This was after that run of accidents?
Yes, some very serious accidents occurred in the '80s and early '90s that resulted in numerous deaths and significant environmental damage. One of Inspectioneering's core beliefs is that proper safety and inspection practices can prevent most of these incidents, or at least mitigate the damage. These events and the attention they received from the national media combined to become the proverbial straw that broke the camel's back. Soon thereafter, OSHA dropped a regulation on the oil and gas and chemical industries that mandated the management of process safety.
That opened the door.
Yes, we started to bring in industry experts with various backgrounds from all over the world to share tips, best practices and lessons learned. Most publications were more concerned about selling ads than offering any real value to the technical reader. For us, it wasn't about flair, it was about substance. My father started Inspectioneering Journal on Microsoft Publisher, printed it off, and sent it out to friends and colleagues initially. Soon, word spread and people from around the globe began to subscribe.
Sounds like it was the right thing at the right time?
You could say that. The industry needed help. At that time it was, and still can be, very siloed, and if you didn't have regular access to a subject matter expert at your facility, it was difficult to find help. Inspectioneering Journal helped fill that need. Plus, from the outset, our authors had to be unbiased. It couldn't be, "My technology is better than theirs" or "this is the best way of doing something." Authors had to be objective and allow the reader to formulate their own opinion. This required painting the whole picture. If you presented a new technology, talk about the benefits and discuss the limitations and associated costs. If you couldn't back it up with facts, we wouldn't publish. This resonated with our readers and earned the Journal a lot of respect.
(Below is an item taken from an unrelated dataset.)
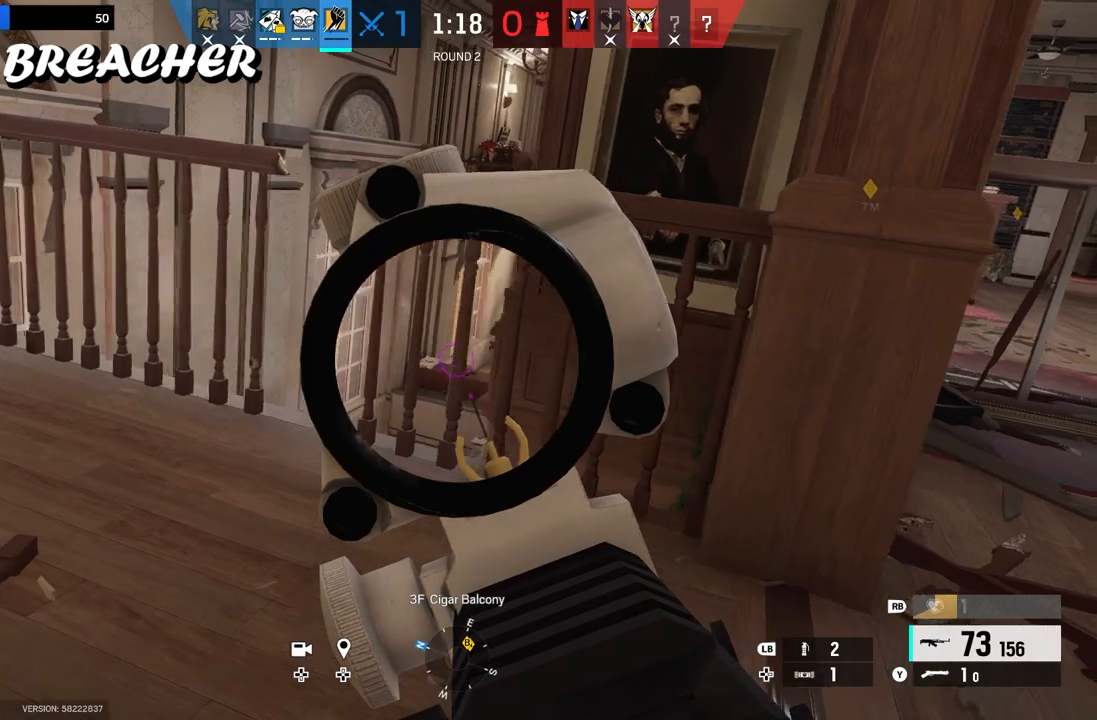
{"buttons": ["L2", "R2"], "left_stick": "right", "right_stick": "down", "events": [[133, "right_stick", "down"], [167, "R2", "down"], [217, "left_stick", "right"]]}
But it was still a side project?
Yes, it wasn't a big moneymaker. Then, in the late '90s, a major oil company reached out to my dad and said they wanted him to make it digital. So he did. Fast forward, it stayed like that for 15 years. I was in my third year of law school and had lost all desire to enter the legal field. I found it too adversarial, too unfulfilling. But I love business and have always had an interest in this industry. So I went to my dad and asked if I could take over the Journal and see if we could take it to the next level.
What happened then?
Rather than just do what they've been doing, I wanted to create a repository for the information that had been published over the last 15 years. I wanted to stay away from chasing ads and find a way to deliver more information to the companies that found value in what the Journal represented. We cleaned up our subscription model and shifted our focus to getting the major oil and gas companies to invest in a corporate subscription. I wanted to create a product of value, and the corporate subscription brought the most value to these major operators who had thousands of employees and numerous facilities. We also developed the ECA model.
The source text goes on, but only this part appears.